### WRITTEN TASK
Please write down every line of text from all the rows below, character for character. Leave the pictures out of your answer.

### THE RECORDS
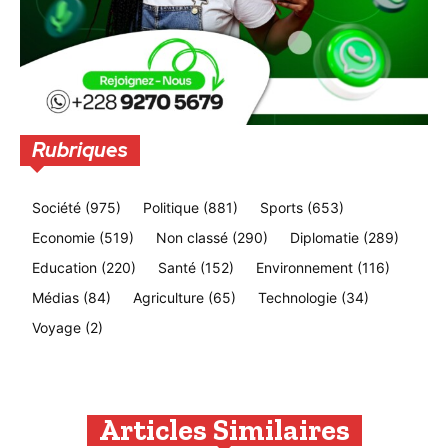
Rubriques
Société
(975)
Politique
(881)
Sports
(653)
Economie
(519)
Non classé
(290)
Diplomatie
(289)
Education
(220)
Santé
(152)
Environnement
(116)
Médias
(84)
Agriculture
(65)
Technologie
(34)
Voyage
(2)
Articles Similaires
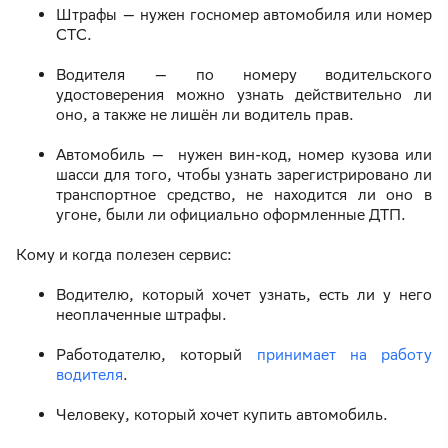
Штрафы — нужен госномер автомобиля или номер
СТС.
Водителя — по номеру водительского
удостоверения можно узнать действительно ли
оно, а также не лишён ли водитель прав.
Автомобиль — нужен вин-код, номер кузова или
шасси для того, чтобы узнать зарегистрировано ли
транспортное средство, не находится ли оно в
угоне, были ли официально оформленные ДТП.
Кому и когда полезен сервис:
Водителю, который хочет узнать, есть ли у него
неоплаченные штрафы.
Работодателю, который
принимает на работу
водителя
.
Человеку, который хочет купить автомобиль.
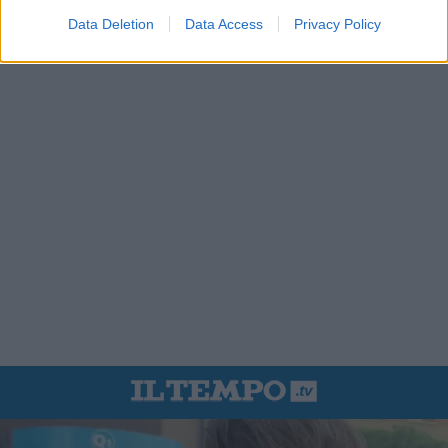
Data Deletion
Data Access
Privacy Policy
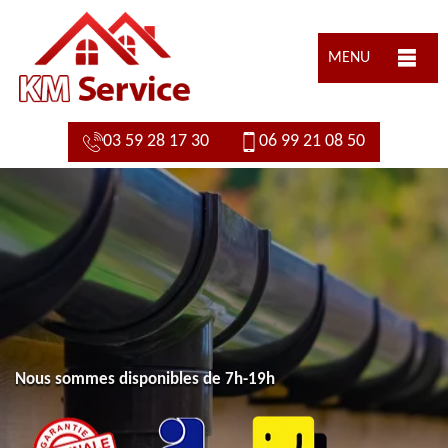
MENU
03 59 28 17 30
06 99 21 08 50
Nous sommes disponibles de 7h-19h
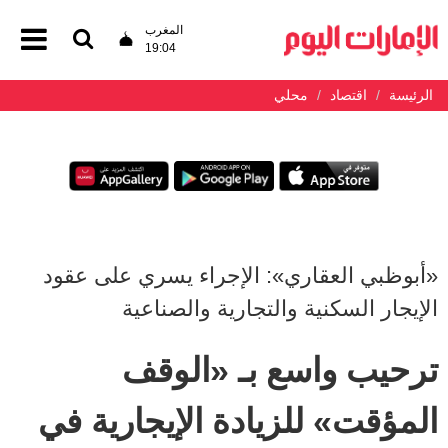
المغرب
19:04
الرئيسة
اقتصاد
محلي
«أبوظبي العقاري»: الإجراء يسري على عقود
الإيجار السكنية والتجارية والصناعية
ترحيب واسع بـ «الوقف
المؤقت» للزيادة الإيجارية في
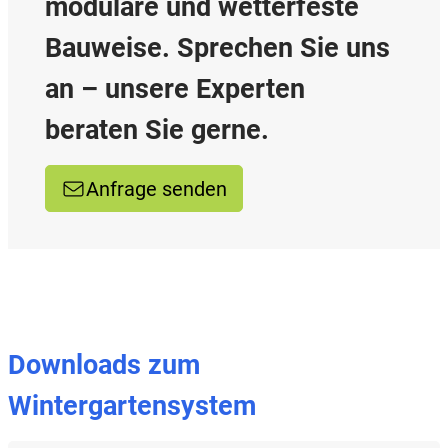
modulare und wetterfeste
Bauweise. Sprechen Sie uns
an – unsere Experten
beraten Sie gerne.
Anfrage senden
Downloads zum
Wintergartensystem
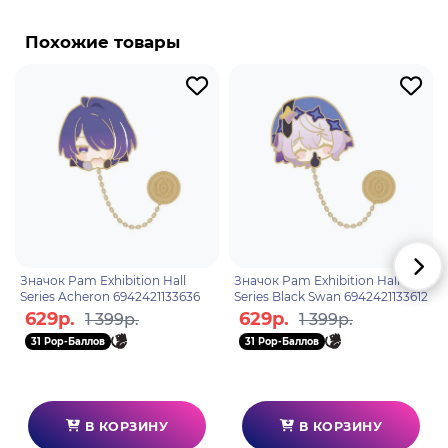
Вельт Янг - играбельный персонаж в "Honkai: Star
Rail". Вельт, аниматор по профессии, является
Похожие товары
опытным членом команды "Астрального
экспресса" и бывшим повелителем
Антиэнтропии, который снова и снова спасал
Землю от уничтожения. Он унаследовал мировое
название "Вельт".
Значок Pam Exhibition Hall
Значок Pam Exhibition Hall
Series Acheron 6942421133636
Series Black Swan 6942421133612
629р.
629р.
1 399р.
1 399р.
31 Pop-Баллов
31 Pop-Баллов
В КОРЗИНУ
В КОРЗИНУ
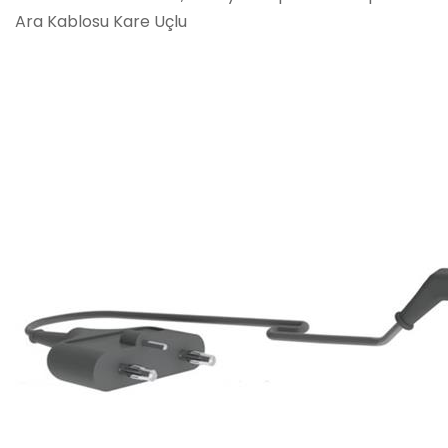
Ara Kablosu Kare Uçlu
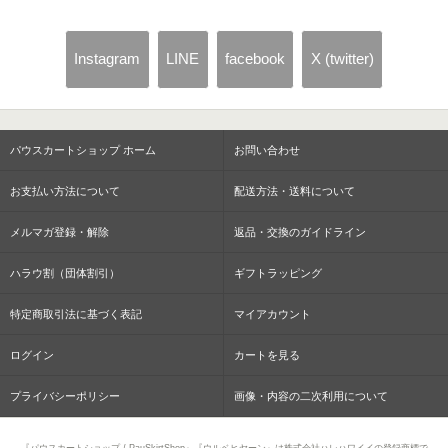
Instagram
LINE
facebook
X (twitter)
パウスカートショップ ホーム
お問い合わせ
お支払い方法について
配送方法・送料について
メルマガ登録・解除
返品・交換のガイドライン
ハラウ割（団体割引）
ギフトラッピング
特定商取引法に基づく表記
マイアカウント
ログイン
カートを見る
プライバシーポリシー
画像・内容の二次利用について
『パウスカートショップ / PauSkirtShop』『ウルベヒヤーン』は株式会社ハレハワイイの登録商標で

### TASK ANSWER
Rubriques
Société
(975)
Politique
(881)
Sports
(653)
Economie
(519)
Non classé
(290)
Diplomatie
(289)
Education
(220)
Santé
(152)
Environnement
(116)
Médias
(84)
Agriculture
(65)
Technologie
(34)
Voyage
(2)
Articles Similaires
Штрафы — нужен госномер автомобиля или номер
СТС.
Водителя — по номеру водительского
удостоверения можно узнать действительно ли
оно, а также не лишён ли водитель прав.
Автомобиль — нужен вин-код, номер кузова или
шасси для того, чтобы узнать зарегистрировано ли
транспортное средство, не находится ли оно в
угоне, были ли официально оформленные ДТП.
Кому и когда полезен сервис:
Водителю, который хочет узнать, есть ли у него
неоплаченные штрафы.
Работодателю, который
принимает на работу
водителя
.
Человеку, который хочет купить автомобиль.
Data Deletion
Data Access
Privacy Policy
MENU
03 59 28 17 30
06 99 21 08 50
Nous sommes disponibles de 7h-19h
المغرب
19:04
الرئيسة
اقتصاد
محلي
«أبوظبي العقاري»: الإجراء يسري على عقود
الإيجار السكنية والتجارية والصناعية
ترحيب واسع بـ «الوقف
المؤقت» للزيادة الإيجارية في
modulare und wetterfeste
Bauweise. Sprechen Sie uns
an – unsere Experten
beraten Sie gerne.
Anfrage senden
Downloads zum
Wintergartensystem
Вельт Янг - играбельный персонаж в "Honkai: Star
Rail". Вельт, аниматор по профессии, является
Похожие товары
опытным членом команды "Астрального
экспресса" и бывшим повелителем
Антиэнтропии, который снова и снова спасал
Землю от уничтожения. Он унаследовал мировое
название "Вельт".
Значок Pam Exhibition Hall
Значок Pam Exhibition Hall
Series Acheron 6942421133636
Series Black Swan 6942421133612
629р.
629р.
1 399р.
1 399р.
31 Pop-Баллов
31 Pop-Баллов
В КОРЗИНУ
В КОРЗИНУ
Ara Kablosu Kare Uçlu
Instagram
LINE
facebook
X (twitter)
パウスカートショップ ホーム
お問い合わせ
お支払い方法について
配送方法・送料について
メルマガ登録・解除
返品・交換のガイドライン
ハラウ割（団体割引）
ギフトラッピング
特定商取引法に基づく表記
マイアカウント
ログイン
カートを見る
プライバシーポリシー
画像・内容の二次利用について
『パウスカートショップ / PauSkirtShop』『ウルベヒヤーン』は株式会社ハレハワイイの登録商標で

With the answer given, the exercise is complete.